O grupo também fez um caminho pouco comum: foi só depois de se auto-organizar que os alunos buscaram a orientação de um professor, requisito para participar da competição nos Estados Unidos.

"Entramos em contato com vários professores e procuramos vários contatos no Brasil que pudessem nos orientar na parte prática do projeto e acabamos descobrindo que somos um dos poucos primeiros projetos de pesquisa brasileiros a fazer construções com DNA Origami no Brasil. Em termos de know-how para executar os projetos na prática, conseguimos orientações de pesquisadores brasileiros que já trabalharam com isso fora do Brasil e com pesquisadores estrangeiros visitantes que conhecemos na USP", disse Otto.

Processo celular
O objetivo do trabalho com essas nanomáquinas, segundo o estudante, é imitar o processo de transformação de moléculas feito dentro de cada célula, que, segundo ele, funciona como uma "minifábrica". O projeto do grupo de estudantes brasileiros consiste em "otimizar a "logística" que acontece dentro da célula diminuindo o caminho de uma enzima para outra prendendo-as dentro de uma nanoestrutura de DNA Origami em formato de um poliedro, funcionando como uma caixa".

Para que essas "nanocaixas" possam acomodar diferentes processos de ligação de enzimas, os estudantes da USP usaram um software desenvolvido pelo pesquisador Cássio Alves no seu projeto de doutorado no Instituto de Física (IF-USP). De acordo com os jovens, a tecnologia de criação dessas estruturas "poderia otimizar a produção de qualquer composto bioquímico, podendo baratear bastante o processo de produção atual de virtualmente qualquer fármaco".

Harvard e vaquinha
O Biomod acontece no início de novembro deste ano e, até agora, o grupo, composto por estudantes de química, ciências sociais, física, ciências biomédicas, arquitetura e física biomolecular, já conseguiu recursos suficientes para comprar o material biológico e os reagentes químicos para construir o protótipo inscrito no torneio desde o início do ano.

Ainda faltam, segundo eles, a taxa de inscrição dos participantes e a passagem aérea.

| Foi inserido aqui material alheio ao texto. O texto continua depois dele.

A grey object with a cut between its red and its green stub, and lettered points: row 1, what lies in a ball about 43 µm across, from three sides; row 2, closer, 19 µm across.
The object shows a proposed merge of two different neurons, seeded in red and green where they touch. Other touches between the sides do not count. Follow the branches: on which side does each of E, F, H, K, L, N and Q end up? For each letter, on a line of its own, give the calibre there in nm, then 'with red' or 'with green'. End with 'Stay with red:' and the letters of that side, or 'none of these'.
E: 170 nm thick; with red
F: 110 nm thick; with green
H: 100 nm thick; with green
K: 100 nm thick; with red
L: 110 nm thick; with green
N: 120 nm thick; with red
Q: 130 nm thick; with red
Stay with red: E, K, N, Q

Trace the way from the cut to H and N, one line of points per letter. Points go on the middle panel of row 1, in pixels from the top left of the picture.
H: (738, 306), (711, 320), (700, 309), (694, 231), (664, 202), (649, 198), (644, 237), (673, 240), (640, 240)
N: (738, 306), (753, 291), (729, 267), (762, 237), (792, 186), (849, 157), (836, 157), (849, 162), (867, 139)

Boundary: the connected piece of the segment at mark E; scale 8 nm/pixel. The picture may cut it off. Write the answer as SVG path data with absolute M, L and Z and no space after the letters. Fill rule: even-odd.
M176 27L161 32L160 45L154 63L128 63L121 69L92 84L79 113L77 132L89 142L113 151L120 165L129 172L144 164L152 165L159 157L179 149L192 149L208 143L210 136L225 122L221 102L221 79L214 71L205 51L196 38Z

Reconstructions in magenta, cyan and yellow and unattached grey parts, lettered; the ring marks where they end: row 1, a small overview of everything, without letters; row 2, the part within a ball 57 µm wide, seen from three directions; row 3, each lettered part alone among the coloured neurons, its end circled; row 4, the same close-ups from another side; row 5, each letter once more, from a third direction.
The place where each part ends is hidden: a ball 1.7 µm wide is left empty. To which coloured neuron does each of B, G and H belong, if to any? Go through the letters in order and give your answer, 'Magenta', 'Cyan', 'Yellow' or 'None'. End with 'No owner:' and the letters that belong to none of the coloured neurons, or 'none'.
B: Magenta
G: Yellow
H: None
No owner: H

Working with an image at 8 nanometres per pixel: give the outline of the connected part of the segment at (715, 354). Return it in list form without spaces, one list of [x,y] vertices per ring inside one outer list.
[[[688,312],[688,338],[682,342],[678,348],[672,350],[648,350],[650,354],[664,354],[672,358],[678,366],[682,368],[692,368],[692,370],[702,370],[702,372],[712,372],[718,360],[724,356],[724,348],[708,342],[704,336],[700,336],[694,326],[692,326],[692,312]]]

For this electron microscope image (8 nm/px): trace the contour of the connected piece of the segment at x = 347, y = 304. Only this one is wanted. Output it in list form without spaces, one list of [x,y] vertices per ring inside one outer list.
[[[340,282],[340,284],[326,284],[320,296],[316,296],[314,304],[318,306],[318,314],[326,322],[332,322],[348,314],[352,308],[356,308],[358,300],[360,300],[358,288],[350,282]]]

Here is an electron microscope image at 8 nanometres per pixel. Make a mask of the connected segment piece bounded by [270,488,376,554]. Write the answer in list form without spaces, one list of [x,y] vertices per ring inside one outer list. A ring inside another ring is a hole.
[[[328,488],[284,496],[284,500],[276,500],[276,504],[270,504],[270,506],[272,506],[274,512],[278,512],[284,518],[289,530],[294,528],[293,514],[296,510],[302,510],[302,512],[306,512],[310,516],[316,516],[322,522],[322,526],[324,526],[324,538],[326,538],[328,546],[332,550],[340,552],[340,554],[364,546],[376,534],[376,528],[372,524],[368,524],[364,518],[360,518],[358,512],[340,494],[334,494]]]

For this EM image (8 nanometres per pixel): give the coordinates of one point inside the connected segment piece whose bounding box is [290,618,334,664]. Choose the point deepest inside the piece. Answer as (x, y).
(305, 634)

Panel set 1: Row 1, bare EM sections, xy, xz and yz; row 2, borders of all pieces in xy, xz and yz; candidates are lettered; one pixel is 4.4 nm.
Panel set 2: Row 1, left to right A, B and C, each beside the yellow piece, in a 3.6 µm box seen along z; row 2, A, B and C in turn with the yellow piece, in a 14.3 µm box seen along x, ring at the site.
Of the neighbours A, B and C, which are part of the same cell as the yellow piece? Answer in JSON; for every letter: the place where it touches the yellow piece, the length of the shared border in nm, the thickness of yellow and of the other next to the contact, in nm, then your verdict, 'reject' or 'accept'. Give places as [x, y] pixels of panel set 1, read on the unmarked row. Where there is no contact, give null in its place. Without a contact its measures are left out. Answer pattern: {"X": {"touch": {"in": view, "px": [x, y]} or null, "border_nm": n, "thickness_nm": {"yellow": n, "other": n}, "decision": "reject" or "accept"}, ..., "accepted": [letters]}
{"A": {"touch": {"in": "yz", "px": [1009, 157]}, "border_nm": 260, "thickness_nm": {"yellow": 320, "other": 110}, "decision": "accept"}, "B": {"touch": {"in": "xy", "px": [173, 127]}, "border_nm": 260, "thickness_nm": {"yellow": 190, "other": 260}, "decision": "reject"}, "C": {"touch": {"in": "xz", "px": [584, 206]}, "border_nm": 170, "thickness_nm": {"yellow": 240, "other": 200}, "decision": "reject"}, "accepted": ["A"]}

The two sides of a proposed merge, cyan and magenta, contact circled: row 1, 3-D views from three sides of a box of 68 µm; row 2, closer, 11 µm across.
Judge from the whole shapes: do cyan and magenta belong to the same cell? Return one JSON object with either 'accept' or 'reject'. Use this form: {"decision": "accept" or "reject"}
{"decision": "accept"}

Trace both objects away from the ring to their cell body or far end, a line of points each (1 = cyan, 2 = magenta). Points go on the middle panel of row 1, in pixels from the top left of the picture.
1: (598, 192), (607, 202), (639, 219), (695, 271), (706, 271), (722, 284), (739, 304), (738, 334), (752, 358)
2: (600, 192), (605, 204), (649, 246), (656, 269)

Depois de receberam um "não" como resposta a pedidos de financiamento na USP, o grupo conseguiu arrecadar cerca de R$ 5 mil em doações de professores. "Muitos tiraram do próprio bolso", explicou Clarissa.

Na semana passada, o grupo lançou uma campanha de financiamento coletivo para tentar juntar R$ 7 mil, e já arrecadou cerca de R$ 800 com a venda de colares e cadernos feitos por eles mesmos. "A gente conseguiu usar uma cortadora laser 3D de graça, comprou o material, fez o design das moléculas, começou a cortar e vender", explica Clarissa.

Todo o trabalho, segundo eles, vale a pena. "É uma abordagem de se fazer ciência 'de baixo para cima', com um grupo organizado de alunos desenvolvendo diferentes aspectos de um projeto e sendo orientado por diferentes professores de diferentes backgrounds", diz Otto. "Como o projeto é 'independente', ou seja, arruma maneiras de se financiar e acontecer na infra-estrutura da USP, ele ganha a vantagem de conseguir assumir riscos para executar projetos inovadores."